*WORK REQUEST*. Find the lines in the records that carry the word "шрифтов". Copy each one.

+++++

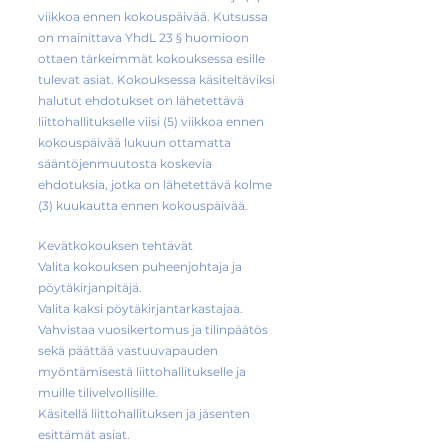
viikkoa ennen kokouspäivää. Kutsussa
on mainittava YhdL 23 § huomioon
ottaen tärkeimmät kokouksessa esille
tulevat asiat. Kokouksessa käsiteltäviksi
halutut ehdotukset on lähetettävä
liittohallitukselle viisi (5) viikkoa ennen
kokouspäivää lukuun ottamatta
sääntöjenmuutosta koskevia
ehdotuksia, jotka on lähetettävä kolme
(3) kuukautta ennen kokouspäivää.
Kevätkokouksen tehtävät
Valita kokouksen puheenjohtaja ja
pöytäkirjanpitäjä.
Valita kaksi pöytäkirjantarkastajaa.
Vahvistaa vuosikertomus ja tilinpäätös
sekä päättää vastuuvapauden
myöntämisestä liittohallitukselle ja
muille tilivelvollisille.
Käsitellä liittohallituksen ja jäsenten
esittämät asiat.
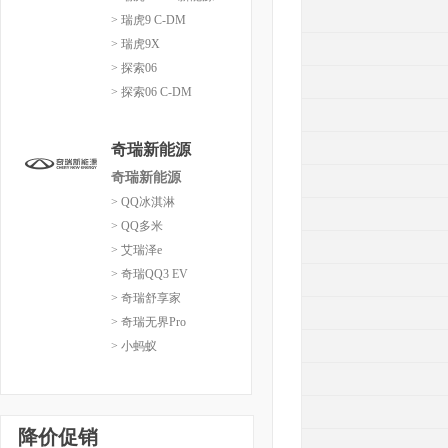
> 瑞虎9 C-DM
> 瑞虎9X
> 探索06
> 探索06 C-DM
奇瑞新能源
奇瑞新能源
> QQ冰淇淋
> QQ多米
> 艾瑞泽e
> 奇瑞QQ3 EV
> 奇瑞舒享家
> 奇瑞无界Pro
> 小蚂蚁
降价促销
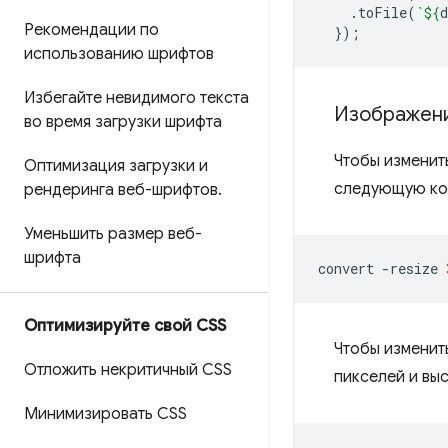
.
toFile
(
`
${
d
Рекомендации по
});
использованию шрифтов
Избегайте невидимого текста
Изображен
во время загрузки шрифта
Чтобы изменит
Оптимизация загрузки и
следующую ко
рендеринга веб-шрифтов
.
Уменьшить размер веб-
шрифта
convert
-resize
Оптимизируйте свой CSS
Чтобы изменит
Отложить некритичный CSS
пикселей и вы
Минимизировать CSS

+++++

*RESPONSE*.
использованию шрифтов
рендеринга веб-шрифтов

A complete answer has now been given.